(READING TEXT Opens)

FAIL of the week: uTidyLib unicode error

This week I’ve been having fun using uTidyLib, a python wrapper for HTML tidy. All was working swimmingly until I hooked it up to a custom form validation function in Django. The Python process on my mac kept crashing and I was wondering what the cause was since it was working fine from the CLI.

After looking at the type of the data coming Django and seeing that it was unicode I realised it might be something to do with what was being passed in:

Python 2.5.1 (r251:54863, Feb  4 2008, 21:48:13) 
[GCC 4.0.1 (Apple Inc. build 5465)] on darwin
Type "help", "copyright", "credits" or "license" for more information.
>>> import tidy
>>> tidy.parseString(u'EPIC FAIL')
Bus error

So it would seem that uTidyLib unicode handling is somewhat sub par. Naturally I’ll raise a bug report as soon as I get a mo’! A bug report has already been raised

Another quick tip if you’re using uTidyLib on a mac – it can’t find the tidy library by default until you symlink the built-in dynamic library file as a .so file or apply the patch found here e.g (credit for Evil Rob for finding this out):

ln -s /usr/lib/libtidy.dylib /usr/lib/libtidy.so

(READING TEXT Closes)
(SUPPLIED ENTRIES Opens)

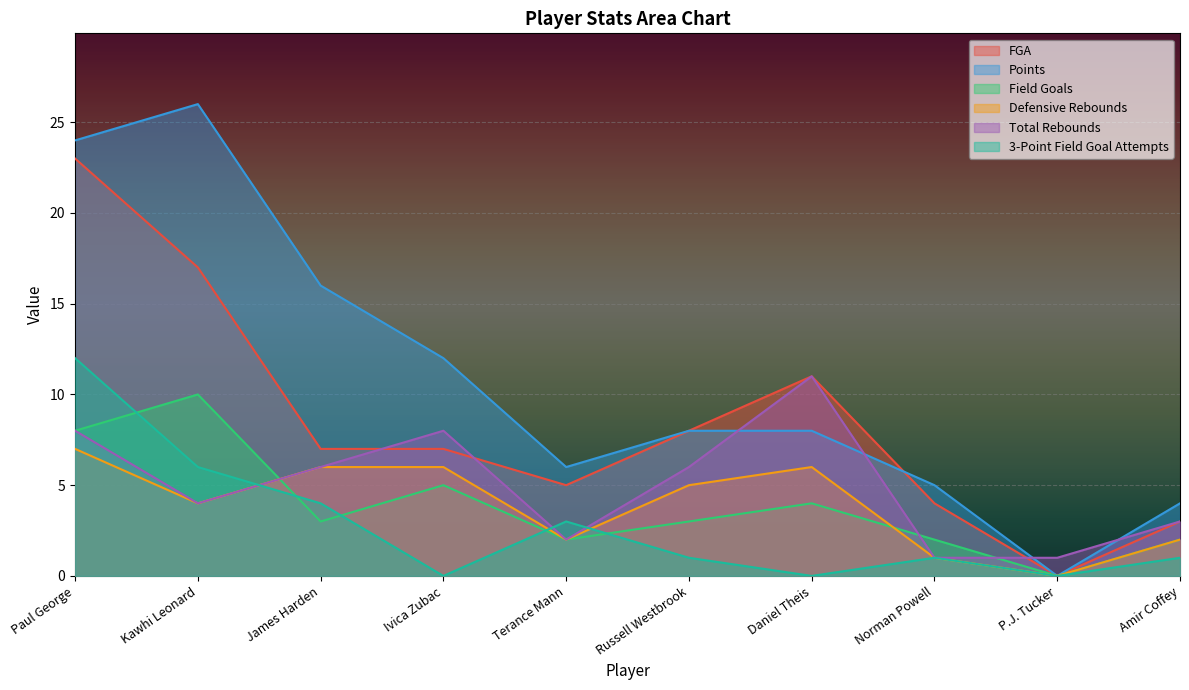

Reading right to left, list all the values displayed in this chart.

FGA: Amir Coffey=3	P.J. Tucker=0	Norman Powell=4	Daniel Theis=11	Russell Westbrook=8	Terance Mann=5	Ivica Zubac=7	James Harden=7	Kawhi Leonard=17	Paul George=23
Points: Amir Coffey=4	P.J. Tucker=0	Norman Powell=5	Daniel Theis=8	Russell Westbrook=8	Terance Mann=6	Ivica Zubac=12	James Harden=16	Kawhi Leonard=26	Paul George=24
Field Goals: Amir Coffey=2	P.J. Tucker=0	Norman Powell=2	Daniel Theis=4	Russell Westbrook=3	Terance Mann=2	Ivica Zubac=5	James Harden=3	Kawhi Leonard=10	Paul George=8
Defensive Rebounds: Amir Coffey=2	P.J. Tucker=0	Norman Powell=1	Daniel Theis=6	Russell Westbrook=5	Terance Mann=2	Ivica Zubac=6	James Harden=6	Kawhi Leonard=4	Paul George=7
Total Rebounds: Amir Coffey=3	P.J. Tucker=1	Norman Powell=1	Daniel Theis=11	Russell Westbrook=6	Terance Mann=2	Ivica Zubac=8	James Harden=6	Kawhi Leonard=4	Paul George=8
3-Point Field Goal Attempts: Amir Coffey=1	P.J. Tucker=0	Norman Powell=1	Daniel Theis=0	Russell Westbrook=1	Terance Mann=3	Ivica Zubac=0	James Harden=4	Kawhi Leonard=6	Paul George=12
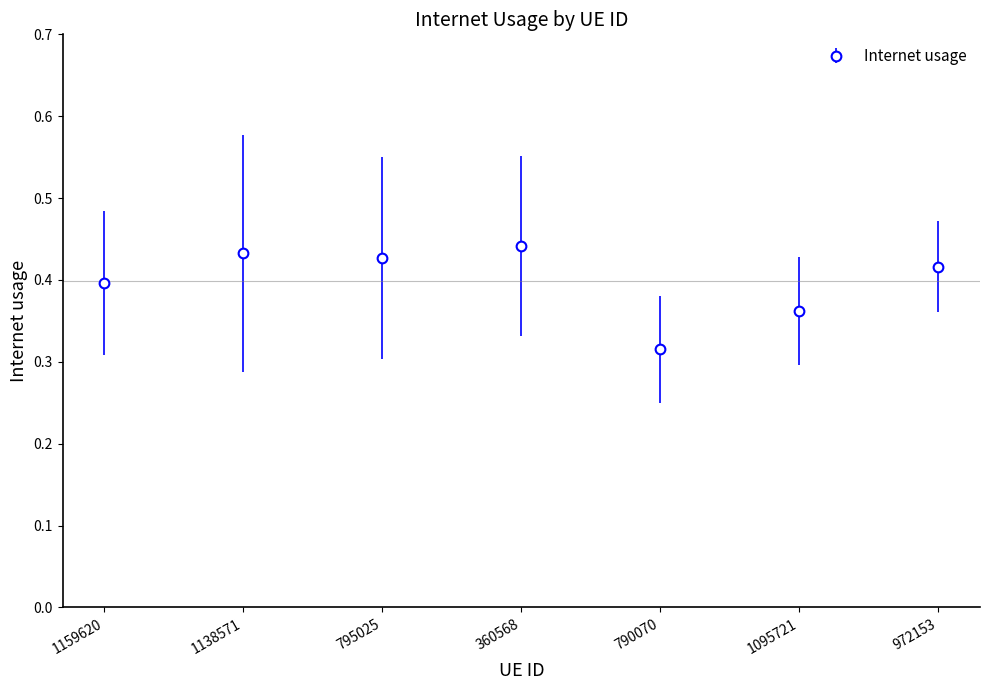

At which category does the chart reach its minimum across all series?

790070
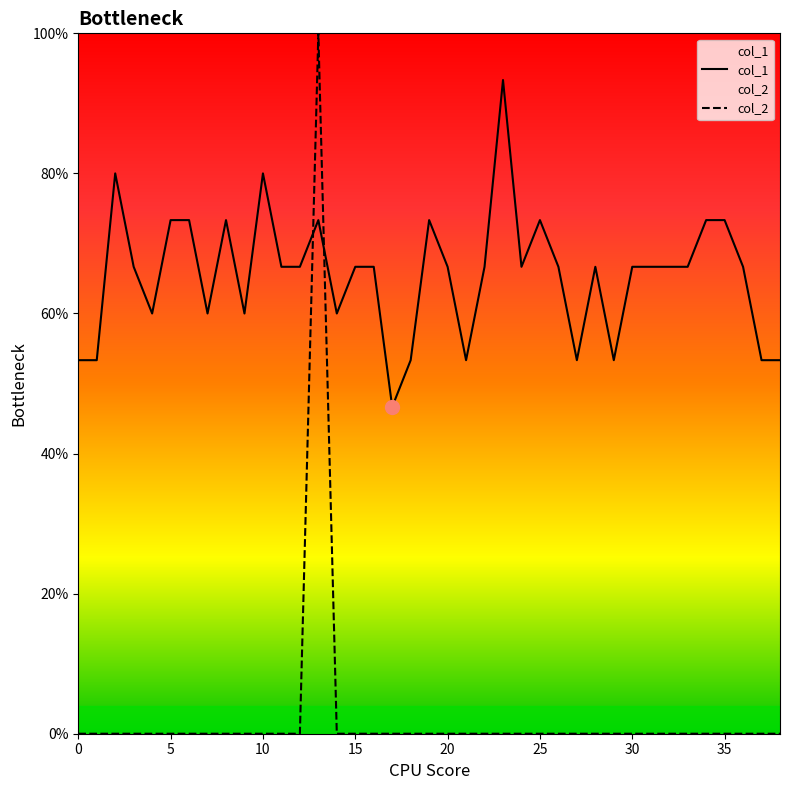

At how many categories does at least one series exceed 0?

39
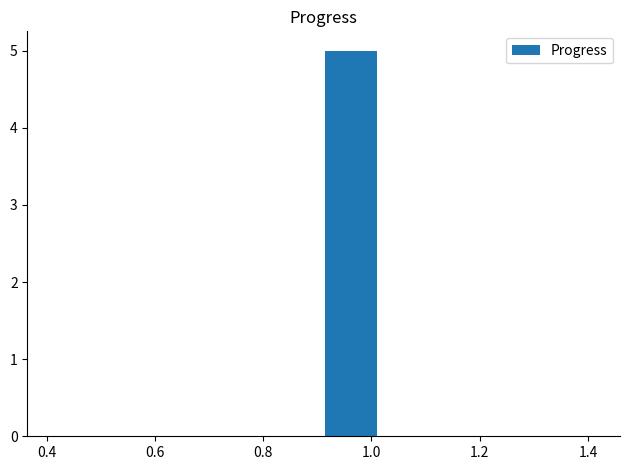

What is the maximum value shown in the chart?

5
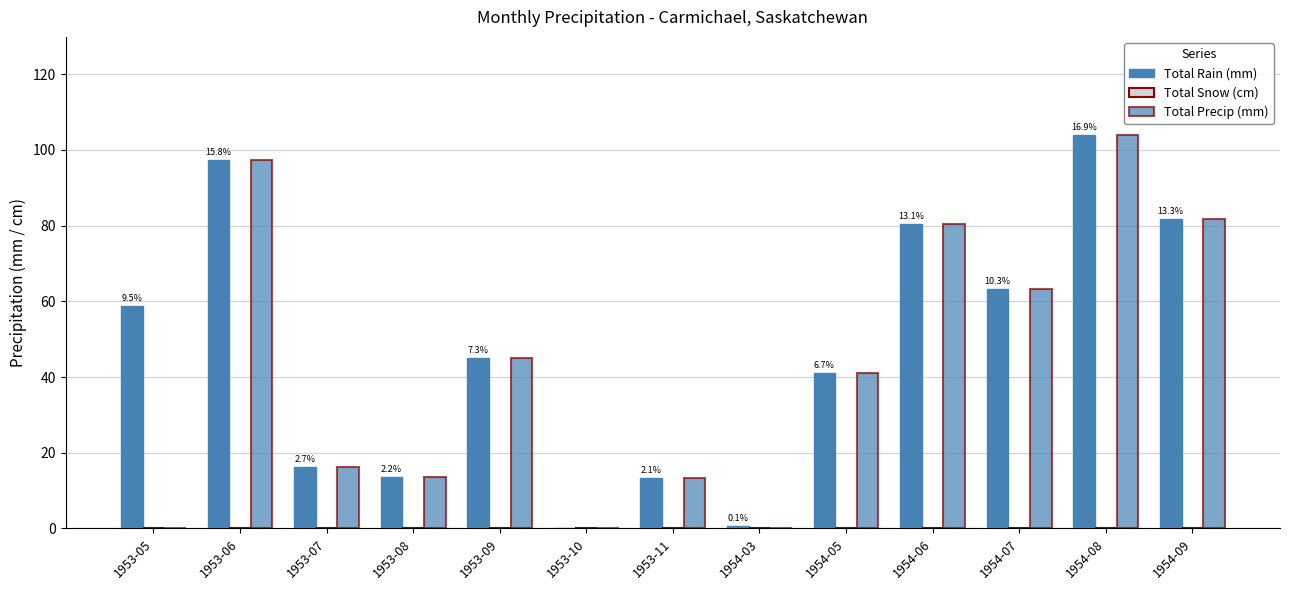

The Total Precip (mm) series shows 43.6 at 1953-05. True or false?

False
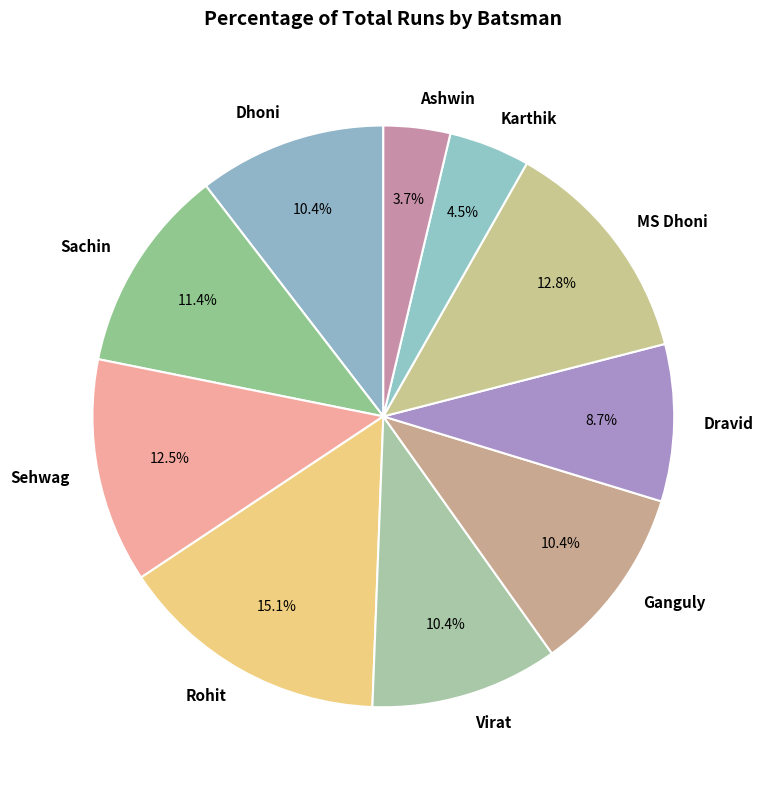

Combined, do Karthik and MS Dhoni account for over 50%?

No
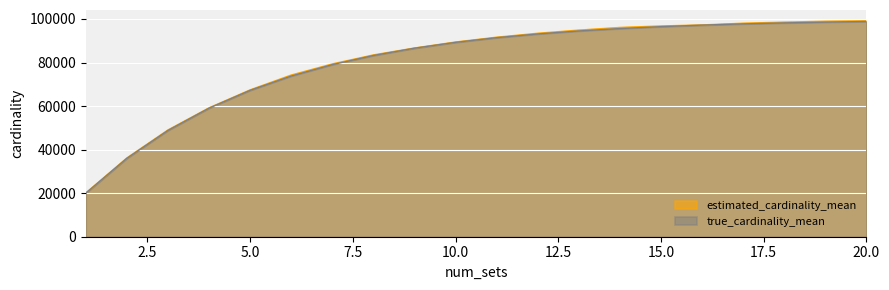

Where is estimated_cardinality_mean nearest to the value 59631?

4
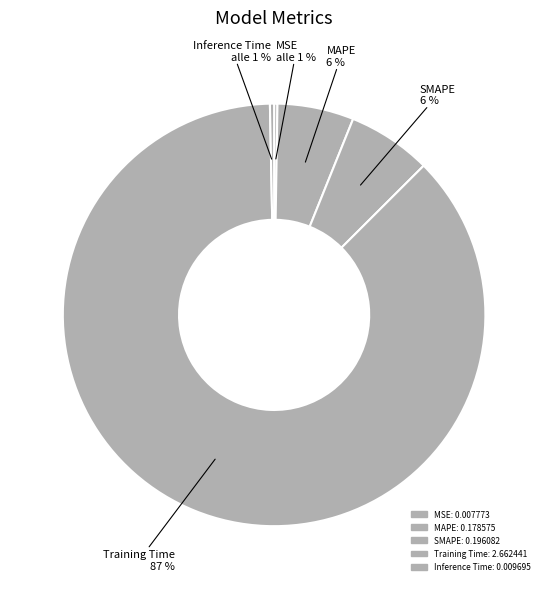

True or false: SMAPE accounts for 6% of the total.

True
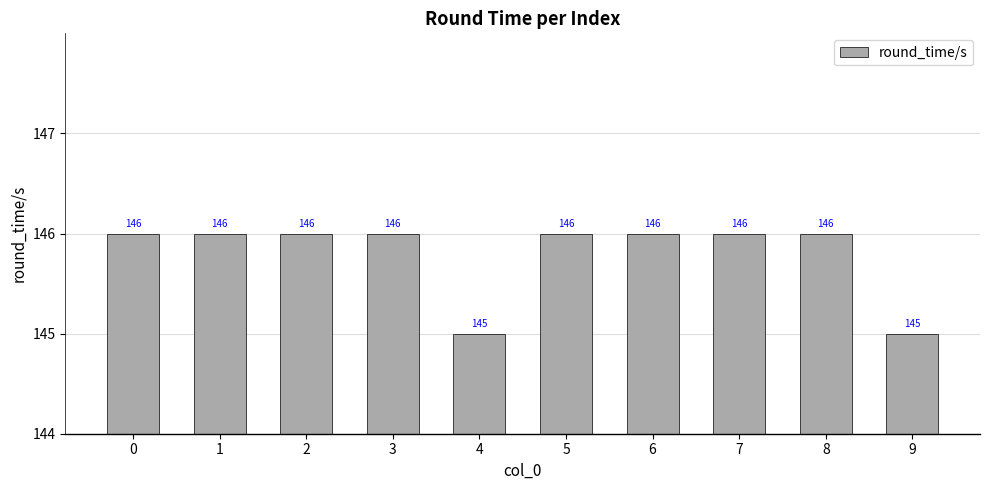

What is the difference between the maximum and minimum values?

1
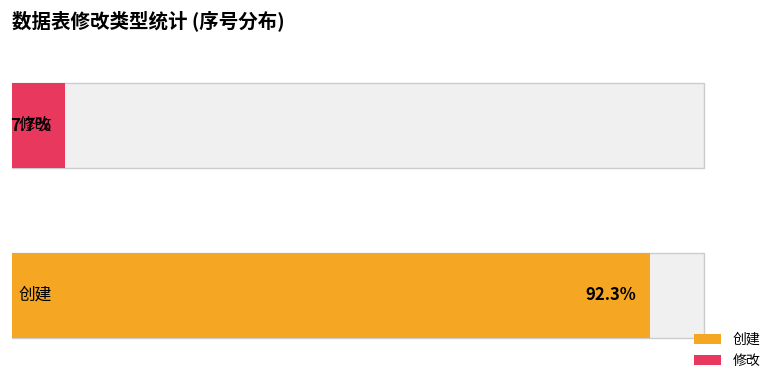

What are all the series names shown in the legend?

创建, 修改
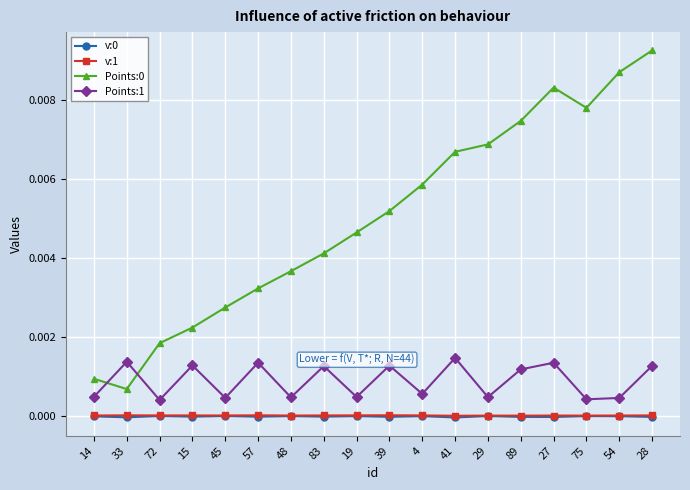

What is the label of the 6th point from the right?

29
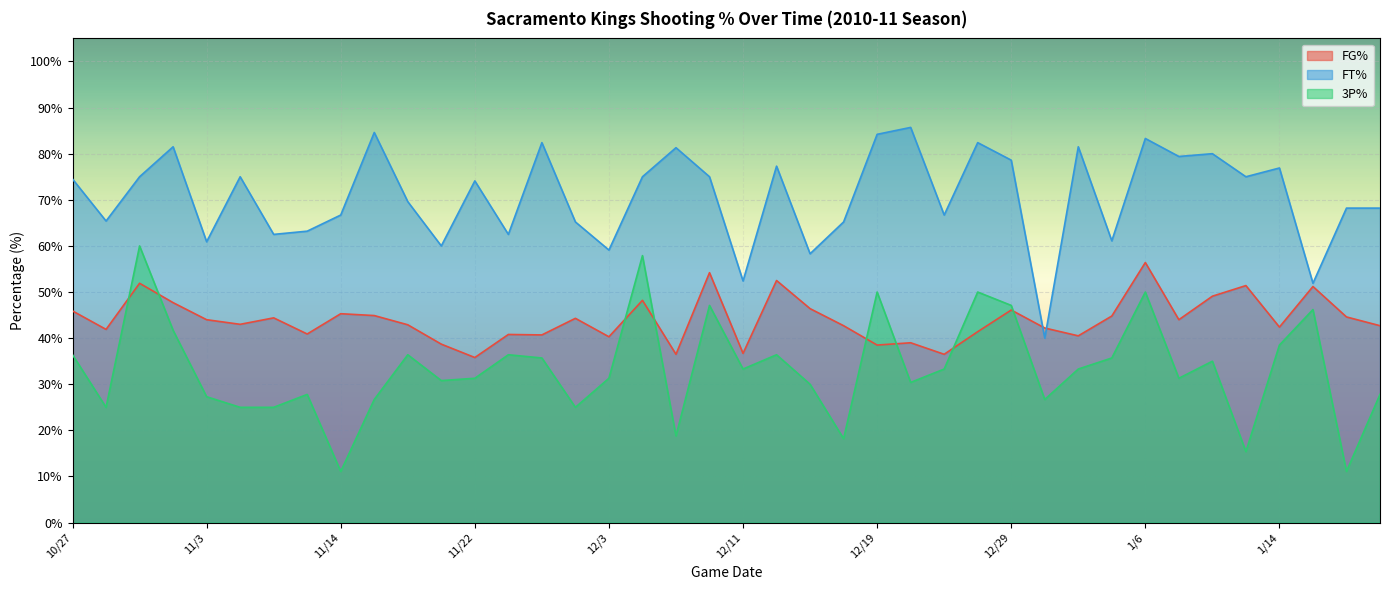

True or false: 3P% and FT% cross at least once.

False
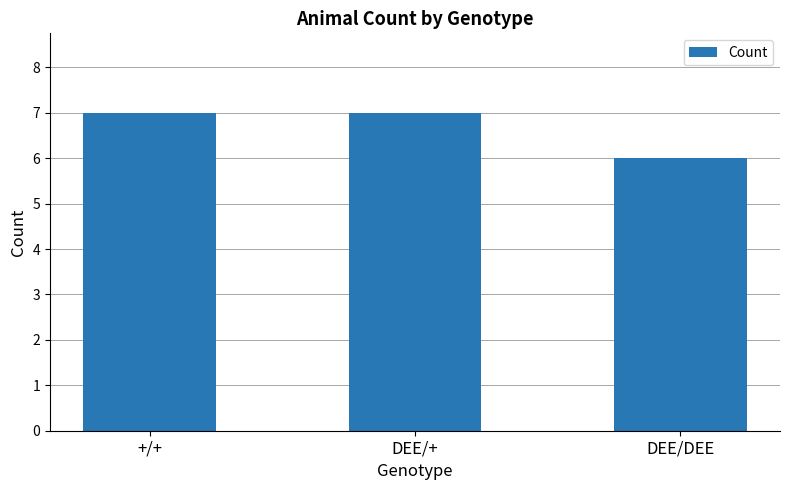

Read the value at +/+.

7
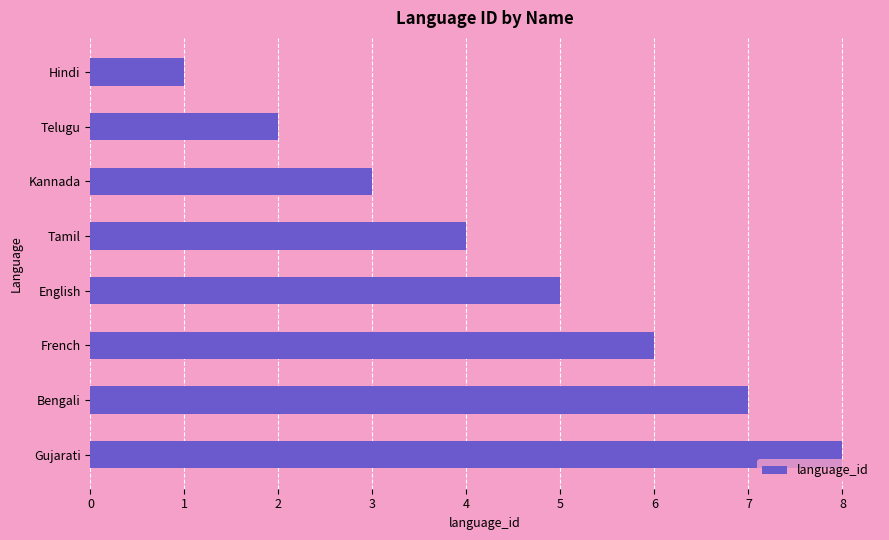

Rank the categories by value from lowest to highest.

Hindi, Telugu, Kannada, Tamil, English, French, Bengali, Gujarati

(SUPPLIED ENTRIES Closes)

• _PROBLEMS TO WORK ON_
1. Using the uTidyLib post, answer each question:
(a) What is uTidyLib?
(b) What type was the data coming from Django?
(c) What was the result of calling tidy.parseString(u'EPIC FAIL')?
2. Reproduce the uTidyLib post word for word, from "This week I’ve" up to and including "4 2008, 21:48:13)".
3. Can you summarize the uTidyLib post in two sentences?
Use only the uTidyLib post to answer, not the items.

• _TASK-BY-TASK OUTPUTS_
1.
(a) A Python wrapper for HTML tidy.
(b) Unicode.
(c) A bus error.

2.
This week I’ve been having fun using uTidyLib, a python wrapper for HTML tidy. All was working swimmingly until I hooked it up to a custom form validation function in Django. The Python process on my mac kept crashing and I was wondering what the cause was since it was working fine from the CLI.

After looking at the type of the data coming Django and seeing that it was unicode I realised it might be something to do with what was being passed in:

Python 2.5.1 (r251:54863, Feb  4 2008, 21:48:13)

3. When uTidyLib, a Python wrapper for HTML tidy, was hooked up to a Django form validation function, the Python process on a Mac kept crashing, and passing a unicode string to tidy.parseString produced a bus error. On a Mac, uTidyLib also can't find the tidy library by default unless the built-in dynamic library file is symlinked as a .so file or a patch is applied.